[START OF Quoted passage]

In the Wainwright case, plaintiff sought possession of an automobile allegedly purchased from defendant in connection with the purchase of other movables and a house and lot. The question tendered was whether or not parol testimony to establish that the Pontiac was included in the sale by defendant and that the price thereof was covered in the total price expressed in the notarial act was admissible in the absence of charges of fraud or error in view of the contention that the testimony offered would vary and contradict the terms of the written act of sale. The court pointed out :

“ * * * If there is a real and genuine consideration for the contract, it may be proved by any sort of evidence, even though such proof establishes a consideration materially different to that expressed in the written instrument.”

The proof offered was in compliance with the well-recognized principle that where the expressed consideration of a contract was inaccurate, incorrect, or nonexistent the true consideration may be established by evidence other than written without doing violence to the parol-evidence rule. LSA-C.C. Art. 1900; 4 L.L.R., 388 et seq.

*107Thus, in the Wainwright case it was held that parol testimony was competent to prove the true consideration of the sale, although different in some respects from the consideration expressed in the deed.

[END OF Quoted passage]
[START OF Given records]

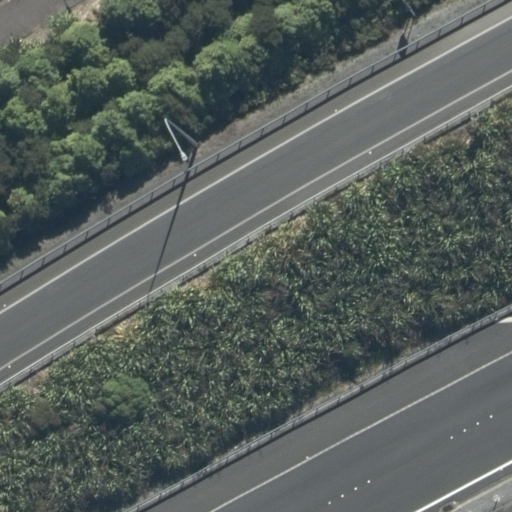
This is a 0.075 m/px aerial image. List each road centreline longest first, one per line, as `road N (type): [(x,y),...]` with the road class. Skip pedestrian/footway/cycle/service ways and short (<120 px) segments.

[END OF Given records]
[START OF Given records]

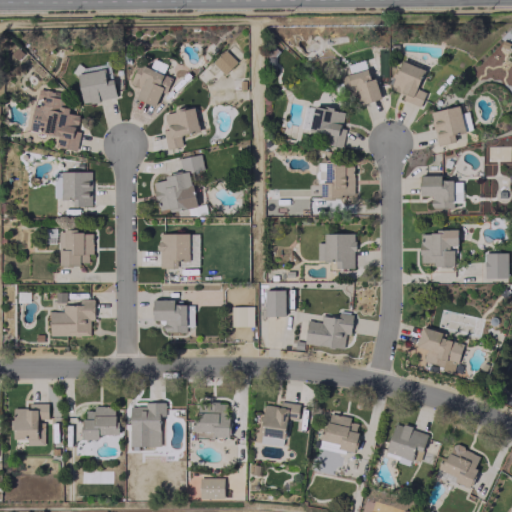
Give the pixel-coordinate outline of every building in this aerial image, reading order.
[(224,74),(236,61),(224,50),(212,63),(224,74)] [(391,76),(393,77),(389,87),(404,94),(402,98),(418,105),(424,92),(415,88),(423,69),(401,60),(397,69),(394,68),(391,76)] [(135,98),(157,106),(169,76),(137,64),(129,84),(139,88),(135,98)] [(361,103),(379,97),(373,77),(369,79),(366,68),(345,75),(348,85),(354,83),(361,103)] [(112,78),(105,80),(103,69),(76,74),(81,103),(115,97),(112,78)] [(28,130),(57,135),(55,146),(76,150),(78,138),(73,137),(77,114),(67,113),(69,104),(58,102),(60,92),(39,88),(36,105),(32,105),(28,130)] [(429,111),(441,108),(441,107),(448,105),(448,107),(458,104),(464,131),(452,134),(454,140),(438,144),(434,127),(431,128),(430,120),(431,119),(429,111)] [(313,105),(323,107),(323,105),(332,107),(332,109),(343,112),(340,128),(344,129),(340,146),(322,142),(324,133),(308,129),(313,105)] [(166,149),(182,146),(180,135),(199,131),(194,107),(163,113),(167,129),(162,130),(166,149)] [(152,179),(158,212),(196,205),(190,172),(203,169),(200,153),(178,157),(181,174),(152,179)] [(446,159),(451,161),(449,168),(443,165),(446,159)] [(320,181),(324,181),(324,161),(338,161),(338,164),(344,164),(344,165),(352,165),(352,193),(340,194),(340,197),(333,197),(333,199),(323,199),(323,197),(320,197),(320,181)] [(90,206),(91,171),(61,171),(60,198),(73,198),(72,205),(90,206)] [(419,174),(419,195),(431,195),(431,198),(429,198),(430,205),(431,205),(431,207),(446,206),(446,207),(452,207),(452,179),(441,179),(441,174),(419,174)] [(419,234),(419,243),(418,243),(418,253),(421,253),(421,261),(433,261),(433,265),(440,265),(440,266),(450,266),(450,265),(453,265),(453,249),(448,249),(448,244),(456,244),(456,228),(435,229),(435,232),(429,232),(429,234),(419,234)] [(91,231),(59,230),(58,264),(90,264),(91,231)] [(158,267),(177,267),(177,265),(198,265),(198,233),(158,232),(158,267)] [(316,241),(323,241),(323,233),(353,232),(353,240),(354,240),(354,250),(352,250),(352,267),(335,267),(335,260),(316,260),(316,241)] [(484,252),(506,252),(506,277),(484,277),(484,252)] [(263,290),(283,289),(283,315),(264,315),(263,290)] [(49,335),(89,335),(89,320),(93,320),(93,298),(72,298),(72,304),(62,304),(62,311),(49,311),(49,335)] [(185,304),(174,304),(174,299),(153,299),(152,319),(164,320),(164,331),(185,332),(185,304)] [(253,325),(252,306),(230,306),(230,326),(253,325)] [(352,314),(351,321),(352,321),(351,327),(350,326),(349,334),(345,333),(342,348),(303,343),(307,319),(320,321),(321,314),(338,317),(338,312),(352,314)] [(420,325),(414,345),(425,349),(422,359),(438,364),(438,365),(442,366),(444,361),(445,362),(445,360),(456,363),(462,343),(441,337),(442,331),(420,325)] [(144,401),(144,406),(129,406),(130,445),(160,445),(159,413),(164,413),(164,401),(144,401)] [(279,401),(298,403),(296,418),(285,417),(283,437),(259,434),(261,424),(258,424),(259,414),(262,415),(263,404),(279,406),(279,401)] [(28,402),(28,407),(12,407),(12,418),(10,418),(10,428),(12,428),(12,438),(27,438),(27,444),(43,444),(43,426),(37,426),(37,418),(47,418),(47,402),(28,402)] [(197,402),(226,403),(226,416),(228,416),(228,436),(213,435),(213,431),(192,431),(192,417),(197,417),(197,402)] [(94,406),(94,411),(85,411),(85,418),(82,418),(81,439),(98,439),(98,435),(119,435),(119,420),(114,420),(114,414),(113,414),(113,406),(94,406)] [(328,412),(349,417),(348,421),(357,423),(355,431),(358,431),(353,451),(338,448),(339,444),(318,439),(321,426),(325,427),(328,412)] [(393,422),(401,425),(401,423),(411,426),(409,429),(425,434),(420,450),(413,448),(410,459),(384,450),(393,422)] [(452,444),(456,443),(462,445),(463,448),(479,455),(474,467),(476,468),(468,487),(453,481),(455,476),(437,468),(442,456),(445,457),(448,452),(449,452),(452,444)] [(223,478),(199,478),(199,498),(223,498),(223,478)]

[END OF Given records]

-- Tasks for this exercise --
[A] Return everything from "The proof offered" down to "388 et seq." in the passage on parol evidence.
[B] Write the next part of the passage on parol evidence, beginning after its final sentence.
The records have no connection to the passage on parol evidence.

-- Answers --
[A]
The proof offered was in compliance with the well-recognized principle that where the expressed consideration of a contract was inaccurate, incorrect, or nonexistent the true consideration may be established by evidence other than written without doing violence to the parol-evidence rule. LSA-C.C. Art. 1900; 4 L.L.R., 388 et seq.

[B]
In Brown v. Hockenjos et ux., La.App. 2d Cir., 1957, 95 So.2d 353, defendant D. E. Hockenjos, by written agreement, leased a 2-acre tract of land from plaintiff for a period of five years. Plaintiff made certain improvements to the leased premises and thereafter sought reimbursement of the expenditures made therefor. No reference was made in the lease as to the repairs or the improvements made by the lessor. Plaintiff’s claim for reimbursement was predicated upon a purported loan agreement entered into between him and Mrs. Hock-enjos who operated a cafe on the leased premises. Objection was made to the admissibility of the testimony to establish any obligation on the part of plaintiff to make or cause to be made at his expense the improvements and renovation of the leased premises inasmuch as the written lease imposed no such obligation. In disposing of this objection, the court very appropriately stated:

“ * * * The jurisprudence supports plaintiff’s position in this regard and it is so well established under LSA-C.C. Art. 2276 that parol evidence, in the absence of allegations and proof of fraud or error, is inadmissible to contradict, alter or vary, or add to or subtract from a written contract as to obviate the necessity of citing authorities in support of the proposition. Therefore, so far as such testimony purports to place upon plaintiff a more onerous obligation than contracted in the aforesaid lease, such evidence is amenable to this rule of evidence, and the objection thereto, at least, to the extent and purpose, if it be, of altering, contradicting or varying the written lease, should have been sustained and, for such purpose, will not be given consideration in the resolution of the issues presented here.” (95 So.2d 353, 354.)

In Davis v. Dees et al., 211 La. 229, 29 So.2d 774, testimony that when sale of a business was consummated, the vendor orally agreed that he would not enter into a competitive business was held inadmissible as enlarging the terms of the written contract. A similar conclusion was reached in Ballero v. Heslin, La.App. 4th Cir., 1961, 128 So.2d 453.

In Lawrence v. Claiborne, 215 La. 785, 41 So.2d 680, with reference to plaintiff’s contention that defendant was acting merely as agent and that the property was placed in defendant’s name for convenience only, the court very appropriately stated: . ••

“This proposition cannot be sustained as it, of necessity, ignores the unbroken rule of law in this state, set forth in Franton v. Rusca, 187 La. 578, 175 So. 66, 68, ‘ * * * that, in the absence of any allegation of fraud or error, conditions, and stipulations beyond those expressed in an authentic act, and what may have been said before, or at the time of, or since the execution thereof, can be proven only by means of a counter-letter or by the use of interrogatories on facts and articles. * * * ’ ”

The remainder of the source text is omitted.